Extract base-rate items by applying the function:

#' Extract base-rate items from the typicality matrix
base_rate_items <- extract_base_rate_items(gpt4_matrix)

Note that the function extract_base_rate_items() can take some time to run if you are using a large matrix, as this will create a very large number of items (e.g., here, around 110,000 base-rate items).

You can then explore or filter the output, e.g., to view the strongest stereotypes:

# View top base-rate items by stereotype strength
knitr::kable(base_rate_items %>%
  arrange(desc(StereotypeStrength)) %>%
  head(10))

Group1	Group2	Description	Score1	Score2	StereotypeStrength
fashion designer	paramedic	extravagant	82.80	8.0	2.336987
fashion model	paramedic	extravagant	79.60	8.0	2.297573
music producer	paramedic	extravagant	78.04	8.0	2.277780
hippy	fitness trainer	lazy	72.00	7.4	2.275186
drummer	librarian	loud	83.60	8.6	2.274281
politician	fitness trainer	lazy	71.44	7.4	2.267378
politician	paramedic	extravagant	76.00	8.0	2.251292
DJ	librarian	loud	81.20	8.6	2.245153
aerobics instructor	librarian	loud	80.60	8.6	2.237736
politician	paramedic	selfish	83.64	9.0	2.229297

You can also subset the database to focus on a specific adjective or group. For example, you can visualize the stereotype strength of the adjective “selfish” across group combinations:

# Pick one adjective and extract group typicality scores
df <- gpt4_matrix %>%
  select(group, selfish) %>% 
  rename(score = selfish) %>%
  arrange(desc(score))  # sort by how typical the group is

# Save group names and their scores
group_order <- df$group
typ_values  <- df$score
names(typ_values) <- df$group

# Build all group pairs and compute log-ratios
res_df <- expand.grid(
  g1 = group_order,
  g2 = group_order,
  KEEP.OUT.ATTRS = FALSE
) %>%
  mutate(
    typ1 = typ_values[as.character(g1)],
    typ2 = typ_values[as.character(g2)],
    log_ratio = log(pmax(typ1, 1e-9) / pmax(typ2, 1e-9))
  ) %>%
  mutate(
    g1 = factor(g1, levels = group_order),
    g2 = factor(g2, levels = group_order)
  )

# Keep only pairs where g1 is ranked higher than g2 and log-ratio is positive
res_df <- res_df %>%
  filter(as.integer(g1) < as.integer(g2), log_ratio > 0)

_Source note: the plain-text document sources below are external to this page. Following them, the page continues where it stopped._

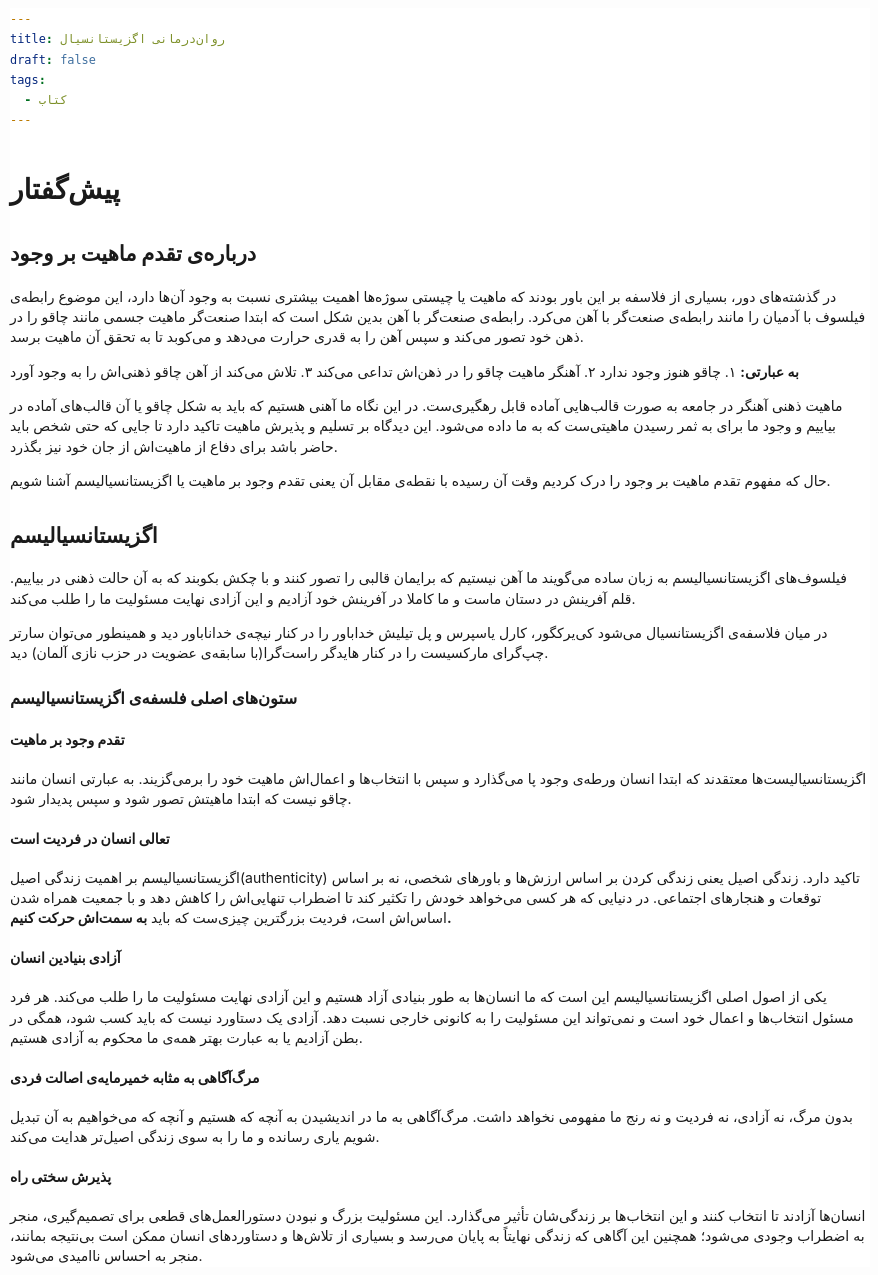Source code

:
 ```yaml
---
title: روان‌درمانی اگزیستانسیال
draft: false
tags:
  - کتاب
---
```

# پیش‌گفتار
## درباره‌ی تقدم ماهیت بر وجود
در گذشته‌های دور، بسیاری از فلاسفه بر این باور بودند که ماهیت یا چیستی سوژه‌ها اهمیت بیشتری نسبت به وجود آن‌ها دارد، این موضوع رابطه‌ی فیلسوف با آدمیان را مانند رابطه‌ی صنعت‌گر با آهن می‌کرد.
رابطه‌ی صنعت‌گر با آهن بدین شکل است که ابتدا صنعت‌گر ماهیت جسمی مانند چاقو را در ذهن خود تصور می‌کند و سپس آهن را به قدری حرارت می‌دهد و می‌کوبد تا به تحقق آن ماهیت برسد.

**به عبارتی:**
۱. چاقو هنوز وجود ندارد
۲. آهنگر ماهیت چاقو را در ذهن‌اش تداعی می‌کند
۳. تلاش می‌کند از آهن چاقو ذهنی‌اش را به وجود آورد

ماهیت ذهنی آهنگر در جامعه به صورت قالب‌هایی آماده قابل رهگیری‌ست. در این نگاه ما آهنی هستیم که باید به شکل چاقو یا آن قالب‌های آماده در بیاییم و وجود ما برای به ثمر رسیدن ماهیتی‌ست که به ما داده می‌شود.
این دیدگاه بر تسلیم و پذیرش ماهیت تاکید دارد تا جایی که حتی شخص باید حاضر باشد برای دفاع از ماهیت‌اش از جان خود نیز بگذرد.

حال که مفهوم تقدم ماهیت بر وجود را درک کردیم وقت آن رسیده با نقطه‌ی مقابل آن یعنی تقدم وجود بر ماهیت یا اگزیستانسیالیسم آشنا شویم.
## اگزیستانسیالیسم
فیلسوف‌های اگزیستانسیالیسم به زبان ساده می‌گویند ما آهن نیستیم که برایمان قالبی را تصور کنند و با چکش بکوبند که به آن حالت ذهنی در بیاییم. قلم آفرینش در دستان ماست و ما کاملا در آفرینش خود آزادیم و این آزادی نهایت مسئولیت ما را طلب می‌کند.

در میان فلاسفه‌ی اگزیستانسیال می‌شود کی‌یرکگور، کارل یاسپرس و پل تیلیش خداباور را در کنار نیچه‌ی خداناباور دید و همینطور می‌توان سارتر چپ‌گرای مارکسیست را در کنار هایدگر راست‌گرا(با سابقه‌ی عضویت در حزب نازی آلمان) دید.
### ستون‌های اصلی فلسفه‌ی اگزیستانسیالیسم
#### تقدم وجود بر ماهیت
اگزیستانسیالیست‌ها معتقدند که ابتدا انسان ورطه‌ی وجود پا می‌گذارد و سپس با انتخاب‌ها و اعمال‌اش ماهیت خود را بر‌می‌گزیند. به عبارتی انسان مانند چاقو نیست که ابتدا ماهیتش تصور شود و سپس پدیدار شود.
#### تعالی انسان در فردیت است
اگزیستانسیالیسم بر اهمیت زندگی اصیل(authenticity) تاکید دارد. زندگی اصیل یعنی زندگی کردن بر اساس ارزش‌ها و باورهای شخصی، نه بر اساس توقعات و هنجارهای اجتماعی.
در دنیایی که هر کسی می‌خواهد خودش را تکثیر کند تا اضطراب تنهایی‌اش را کاهش دهد و با جمعیت همراه شدن اساس‌اش است، فردیت بزرگترین چیزی‌ست که باید **به سمت‌اش حرکت کنیم.**
#### آزادی بنیادین انسان
یکی از اصول اصلی اگزیستانسیالیسم این است که ما انسان‌ها به طور بنیادی آزاد هستیم و این آزادی نهایت مسئولیت ما را طلب می‌کند. هر فرد مسئول انتخاب‌ها و اعمال خود است و نمی‌تواند این مسئولیت را به کانونی خارجی نسبت دهد.
آزادی یک دستاورد نیست که باید کسب شود، همگی در بطن آزادیم یا به عبارت بهتر همه‌ی ما محکوم به آزادی هستیم.
#### مرگ‌آگاهی به مثابه خمیرمایه‌ی اصالت فردی
بدون مرگ، نه آزادی، نه فردیت و نه رنج ما مفهومی نخواهد داشت. مرگ‌آگاهی به ما در اندیشیدن به آنچه که هستیم و آنچه که می‌خواهیم به آن تبدیل شویم یاری رسانده و ما را به سوی زندگی اصیل‌تر هدایت می‌کند.
#### پذیرش سختی راه
انسان‌ها آزادند تا انتخاب کنند و این انتخاب‌ها بر زندگی‌شان تأثیر می‌گذارد. این مسئولیت بزرگ و نبودن دستورالعمل‌های قطعی برای تصمیم‌گیری، منجر به اضطراب وجودی می‌شود؛ همچنین این آگاهی که زندگی نهایتاً به پایان می‌رسد و بسیاری از تلاش‌ها و دستاوردهای انسان ممکن است بی‌نتیجه بمانند، منجر به احساس ناامیدی می‌شود.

# Add identity pairs (g1 == g2) with NA
diag_df <- tibble(
  g1 = factor(group_order, levels = group_order),
  g2 = factor(group_order, levels = group_order),
  log_ratio = NA_real_
)

# Combine with original filtered upper-triangle pairs
res_df <- bind_rows(res_df, diag_df)

# Plot the heatmap
ggplot(res_df, aes(x = g2, y = g1, fill = log_ratio)) +
  geom_tile(color = "white") +
  scale_fill_gradient2(
    low       = "steelblue",
    mid       = "white",
    high      = "firebrick",
    midpoint  = 0,
    na.value  = "grey90",
    name      = "Log(Group 1 / Group 2)",
  ) +
  labs(
    title = "Stereotype Strength for Adjective 'Selfish'",
    x = "Group 2",
    y = "Group 1"
  ) +
  theme_classic() +
  theme(
    axis.text.y = element_text(angle = 15, hjust = 1, size = 5),
    axis.text.x = element_text(angle = 45, hjust = 1, size = 5),
    panel.grid  = element_blank()
  )

Citation

If you use baserater in your research, please cite:

Beucler, J. (2025). baserater: An R package using large language models to estimate belief strength in reasoning (Version 0.1.0) [Computer software]. Zenodo. https://doi.org/10.5281/zenodo.15449192

Inference Provider Setup

The baserater package can connect to inference providers such as ‘Together AI’, ‘Hugging Face’ Inference, ‘Fireworks’, and ‘Replicate’. These platforms host or serve large language models and allow you to query them through a standard HTTP interface.

Here are some useful links to get started:

To generate new scores using the generate_typicality() function, complete the following setup steps:

Obtain your provider’s API URL and token:
Optionally, store them as environment variables in R, for example:
Sys.setenv(PROVIDER_API_URL = "https://api.together.xyz/v1/chat/completions")
Sys.setenv(PROVIDER_API_TOKEN = "your_secret_token")
Check model availability and license terms:
Some models require that you agree to license terms before use. Check the provider’s model catalog for details.
Verify the correct model identifier for your provider:
Model names can vary depending on the provider (for example, "meta-llama/Llama-3.3-70B-Instruct-Turbo" on ‘Together AI’ vs. "meta-llama/Llama-3.3-70B-Instruct" on ‘Hugging Face’). Always use the exact identifier listed in the provider’s documentation.